**What you will do**: According to the post on designing a SLAM system, what are the two parts of a SLAM algorithm?

─── Document

How to design a SLAM system

The SLAM algorithm based on traditional computer vision geometry and state estimation has been mature. There are lots of open source SLAM architecture, and different commercial products have their own implementation. Every SLAM implementation has its pros and cons. This post is to provide the high level guidance for how to design a practical SLAM system for products.

Is SLAM needed?

The first question to ask is whether SLAM is really needed. SLAM algorithm has 2 parts, localization and mapping. It could provide very accurate 6DoF pose relative to the starting point, and build 3D point cloud of the nearby environment without any prior info. However, SLAM system usually cost lots of compute resources and memory.

According to the requirements and available resources, SLAM may not needed. e.g. If the system just want to achieve a coarse outdoor localization, GNSS might be enough. If there are some outside-in tracking systems like the base stations of HTC Vive, SLAM is not required either.

──────
─── Information given

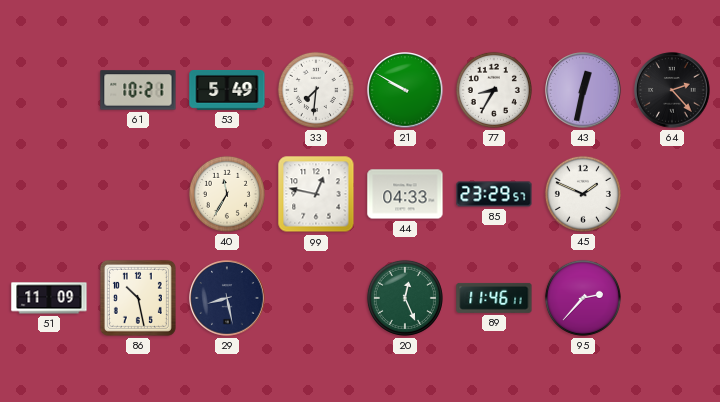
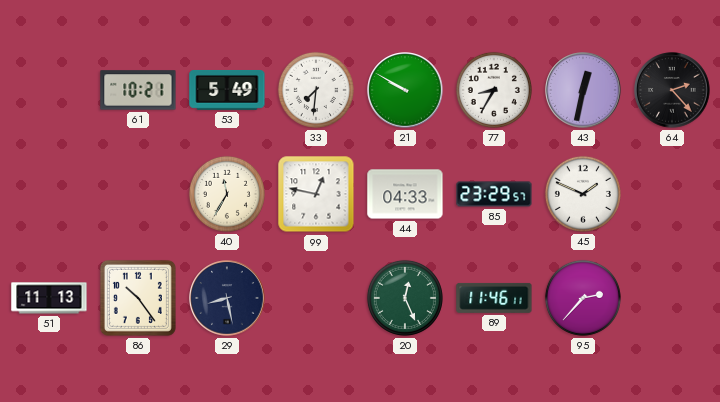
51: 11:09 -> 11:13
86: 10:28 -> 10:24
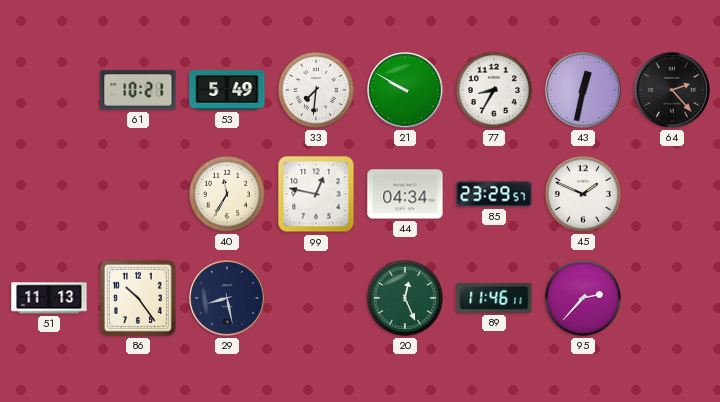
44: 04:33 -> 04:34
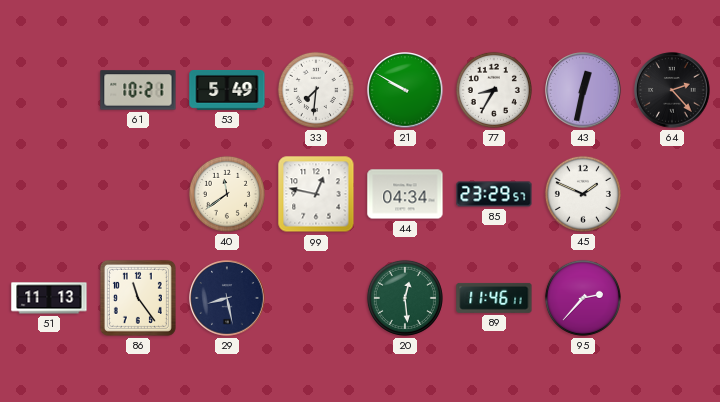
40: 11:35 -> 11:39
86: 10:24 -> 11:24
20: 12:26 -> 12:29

──────
─── Information given

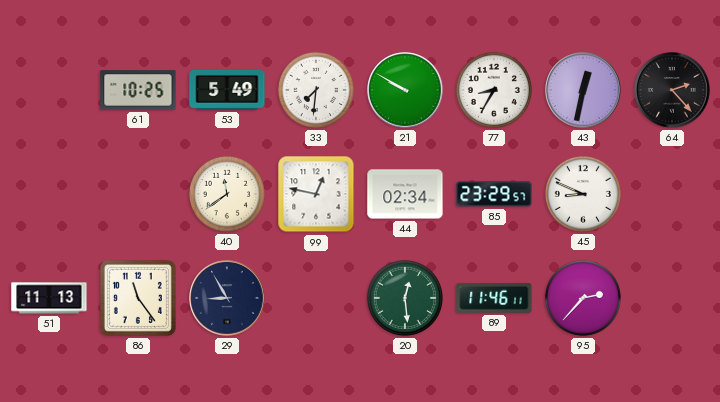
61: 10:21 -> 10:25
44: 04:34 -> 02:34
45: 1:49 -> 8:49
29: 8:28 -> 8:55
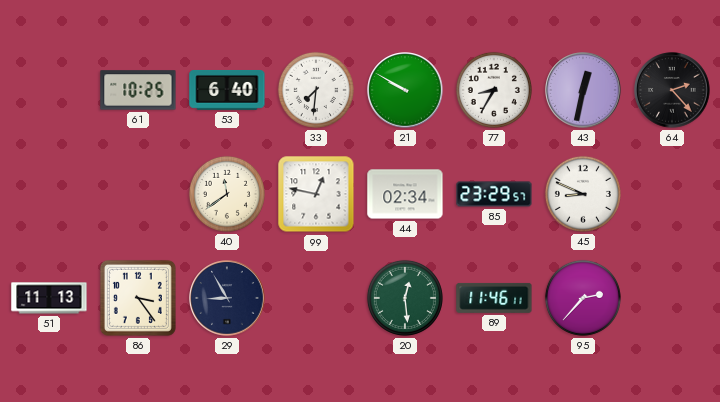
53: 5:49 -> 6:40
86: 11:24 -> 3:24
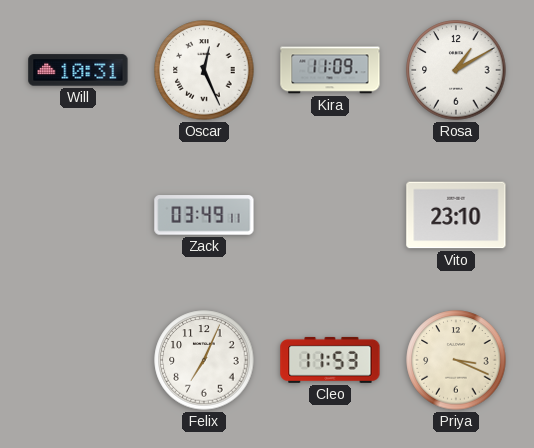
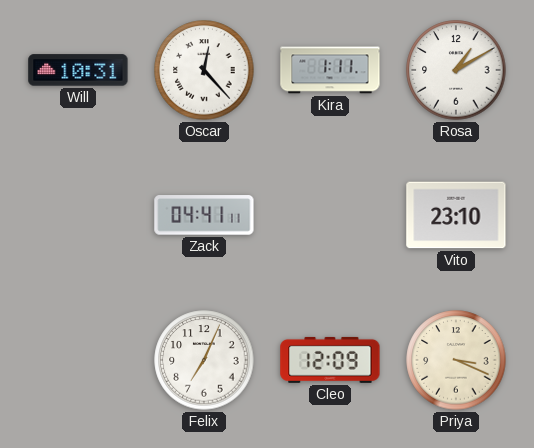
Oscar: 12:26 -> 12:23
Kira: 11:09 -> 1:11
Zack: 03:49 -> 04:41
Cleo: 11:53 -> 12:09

──────

**Output for this exercise**: Localization and mapping.